U.S.-EU aim to boost economic ties

U.S.-EU aim to boost economic ties

U.S. and EU leaders gather Monday at the White House to boost economic ties but harbor little hope of striking an accord on the increasingly divisive issue of global warming and how to combat it.
German Chancellor Angela Merkel, whose country holds the rotating EU and G8 presidency, was counting on the annual U.S.-EU summit in Washington to line up positions about climate change before the beginning of June, when she is to host the summit of eight developed countries back home in Germany.
But without a common stance on goals for reducing carbon emissions, the two parties risk making paltry statements of intent, particularly with U.S. President George W. Bush's position far from Merkel's and EU Commissioner Jose Manuel Barroso's.
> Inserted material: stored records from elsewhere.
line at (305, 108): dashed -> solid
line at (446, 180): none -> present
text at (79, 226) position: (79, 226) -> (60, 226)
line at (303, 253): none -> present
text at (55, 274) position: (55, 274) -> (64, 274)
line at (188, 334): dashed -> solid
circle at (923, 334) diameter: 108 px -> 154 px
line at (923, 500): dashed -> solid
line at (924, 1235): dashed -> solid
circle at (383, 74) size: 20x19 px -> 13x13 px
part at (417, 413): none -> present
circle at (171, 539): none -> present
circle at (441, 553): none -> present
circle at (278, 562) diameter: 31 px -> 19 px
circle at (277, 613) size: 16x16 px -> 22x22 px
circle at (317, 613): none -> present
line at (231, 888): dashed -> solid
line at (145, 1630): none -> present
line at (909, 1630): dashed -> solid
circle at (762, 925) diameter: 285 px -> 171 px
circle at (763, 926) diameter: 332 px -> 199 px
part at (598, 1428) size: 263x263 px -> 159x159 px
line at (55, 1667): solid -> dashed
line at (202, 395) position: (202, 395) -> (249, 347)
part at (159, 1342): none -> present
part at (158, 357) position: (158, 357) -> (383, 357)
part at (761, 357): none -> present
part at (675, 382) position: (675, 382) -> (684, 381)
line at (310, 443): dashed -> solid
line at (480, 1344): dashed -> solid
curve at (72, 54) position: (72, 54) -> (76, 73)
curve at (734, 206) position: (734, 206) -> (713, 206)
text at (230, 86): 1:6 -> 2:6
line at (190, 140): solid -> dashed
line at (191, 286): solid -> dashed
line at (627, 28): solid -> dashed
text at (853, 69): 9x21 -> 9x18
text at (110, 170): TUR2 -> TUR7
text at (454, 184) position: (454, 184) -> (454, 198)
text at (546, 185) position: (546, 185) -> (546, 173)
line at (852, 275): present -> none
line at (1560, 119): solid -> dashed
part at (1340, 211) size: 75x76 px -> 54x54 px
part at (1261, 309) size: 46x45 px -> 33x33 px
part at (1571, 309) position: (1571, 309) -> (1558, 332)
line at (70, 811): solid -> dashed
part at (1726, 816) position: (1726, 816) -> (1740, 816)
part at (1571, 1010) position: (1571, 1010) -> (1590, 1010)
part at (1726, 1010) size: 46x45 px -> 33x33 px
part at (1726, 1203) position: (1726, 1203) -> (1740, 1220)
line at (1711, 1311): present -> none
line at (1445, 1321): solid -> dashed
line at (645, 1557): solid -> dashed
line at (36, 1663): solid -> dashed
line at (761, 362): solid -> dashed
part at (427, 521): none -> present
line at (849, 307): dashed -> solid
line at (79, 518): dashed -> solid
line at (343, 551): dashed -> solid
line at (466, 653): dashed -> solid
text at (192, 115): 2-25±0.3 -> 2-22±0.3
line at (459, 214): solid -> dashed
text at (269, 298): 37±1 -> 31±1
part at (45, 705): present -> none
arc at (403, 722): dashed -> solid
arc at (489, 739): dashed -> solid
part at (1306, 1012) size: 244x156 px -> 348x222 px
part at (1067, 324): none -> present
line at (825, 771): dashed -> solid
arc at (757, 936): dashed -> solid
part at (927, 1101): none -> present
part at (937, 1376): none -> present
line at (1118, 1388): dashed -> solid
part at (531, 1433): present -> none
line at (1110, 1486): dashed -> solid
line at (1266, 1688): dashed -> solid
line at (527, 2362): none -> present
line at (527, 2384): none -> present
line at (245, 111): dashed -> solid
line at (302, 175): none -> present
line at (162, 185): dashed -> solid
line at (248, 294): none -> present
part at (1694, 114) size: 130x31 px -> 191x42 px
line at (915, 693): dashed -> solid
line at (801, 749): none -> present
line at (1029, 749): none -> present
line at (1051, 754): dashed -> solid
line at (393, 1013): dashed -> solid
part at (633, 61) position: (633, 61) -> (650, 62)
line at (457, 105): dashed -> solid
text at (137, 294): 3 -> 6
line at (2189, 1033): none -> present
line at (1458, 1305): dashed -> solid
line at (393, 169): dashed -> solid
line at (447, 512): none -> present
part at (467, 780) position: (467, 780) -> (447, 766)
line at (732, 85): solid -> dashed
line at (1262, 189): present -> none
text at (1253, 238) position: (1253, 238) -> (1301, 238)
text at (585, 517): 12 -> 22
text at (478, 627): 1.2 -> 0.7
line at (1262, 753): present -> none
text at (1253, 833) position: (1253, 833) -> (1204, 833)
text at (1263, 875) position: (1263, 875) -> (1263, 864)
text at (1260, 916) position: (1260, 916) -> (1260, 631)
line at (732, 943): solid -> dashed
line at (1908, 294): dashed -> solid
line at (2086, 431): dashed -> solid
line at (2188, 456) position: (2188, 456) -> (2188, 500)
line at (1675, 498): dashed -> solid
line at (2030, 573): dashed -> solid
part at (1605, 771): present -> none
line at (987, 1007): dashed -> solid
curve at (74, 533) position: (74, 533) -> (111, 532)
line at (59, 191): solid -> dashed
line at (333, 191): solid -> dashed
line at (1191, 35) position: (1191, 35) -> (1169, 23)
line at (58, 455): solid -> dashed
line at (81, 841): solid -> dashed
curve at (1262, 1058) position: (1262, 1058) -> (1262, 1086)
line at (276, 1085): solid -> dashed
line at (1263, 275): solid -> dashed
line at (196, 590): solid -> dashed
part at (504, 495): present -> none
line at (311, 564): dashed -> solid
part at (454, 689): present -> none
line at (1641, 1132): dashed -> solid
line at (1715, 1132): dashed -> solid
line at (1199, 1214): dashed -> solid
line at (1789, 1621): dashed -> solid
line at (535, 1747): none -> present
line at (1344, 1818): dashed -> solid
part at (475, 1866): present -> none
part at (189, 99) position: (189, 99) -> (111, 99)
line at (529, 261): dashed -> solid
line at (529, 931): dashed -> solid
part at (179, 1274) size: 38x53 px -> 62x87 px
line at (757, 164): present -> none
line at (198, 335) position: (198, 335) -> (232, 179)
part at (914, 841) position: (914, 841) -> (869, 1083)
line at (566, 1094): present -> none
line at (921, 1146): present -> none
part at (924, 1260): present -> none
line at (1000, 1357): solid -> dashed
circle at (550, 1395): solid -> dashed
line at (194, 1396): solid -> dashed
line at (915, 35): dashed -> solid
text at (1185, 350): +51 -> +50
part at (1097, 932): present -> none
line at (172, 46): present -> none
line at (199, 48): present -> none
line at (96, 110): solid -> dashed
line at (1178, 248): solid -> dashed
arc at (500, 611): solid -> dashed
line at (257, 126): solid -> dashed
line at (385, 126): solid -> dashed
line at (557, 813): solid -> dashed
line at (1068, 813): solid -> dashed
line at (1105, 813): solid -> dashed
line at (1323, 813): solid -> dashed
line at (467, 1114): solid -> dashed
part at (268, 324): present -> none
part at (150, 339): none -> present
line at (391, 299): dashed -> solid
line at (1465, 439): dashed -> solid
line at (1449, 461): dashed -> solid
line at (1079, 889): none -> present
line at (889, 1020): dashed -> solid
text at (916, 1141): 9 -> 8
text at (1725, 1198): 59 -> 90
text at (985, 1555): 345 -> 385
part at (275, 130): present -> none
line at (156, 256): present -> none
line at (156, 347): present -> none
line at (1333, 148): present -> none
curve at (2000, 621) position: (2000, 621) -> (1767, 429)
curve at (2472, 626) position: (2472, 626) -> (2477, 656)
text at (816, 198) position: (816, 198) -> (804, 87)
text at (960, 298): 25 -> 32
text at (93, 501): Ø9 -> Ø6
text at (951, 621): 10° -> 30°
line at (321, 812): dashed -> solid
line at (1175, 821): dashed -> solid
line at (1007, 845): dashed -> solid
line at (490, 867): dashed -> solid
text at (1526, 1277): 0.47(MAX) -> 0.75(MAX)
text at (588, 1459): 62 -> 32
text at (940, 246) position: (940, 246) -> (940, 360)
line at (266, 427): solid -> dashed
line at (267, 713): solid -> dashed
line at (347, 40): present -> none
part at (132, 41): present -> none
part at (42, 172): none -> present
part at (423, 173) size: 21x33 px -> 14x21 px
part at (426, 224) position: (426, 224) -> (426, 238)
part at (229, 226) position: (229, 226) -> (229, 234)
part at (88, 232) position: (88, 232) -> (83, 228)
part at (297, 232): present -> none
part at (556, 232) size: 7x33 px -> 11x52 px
The U.S. ambassador to the European Union, C. Boyden Gray, has warned against high expectations from Monday's summit. What is likely to emerge is a "transatlantic economic partnership" between Americans and Europeans.
Such a partnership would aim to synchronize regulations and standards in automotive or pharmaceutical industries or in intellectual property and public markets to entice investment and exchange.
A U.S.-EU "open sky" accord on freeing up transatlantic air travel is expected, which would allow companies to fly anywhere in Europe or the United States beginning in March 2008.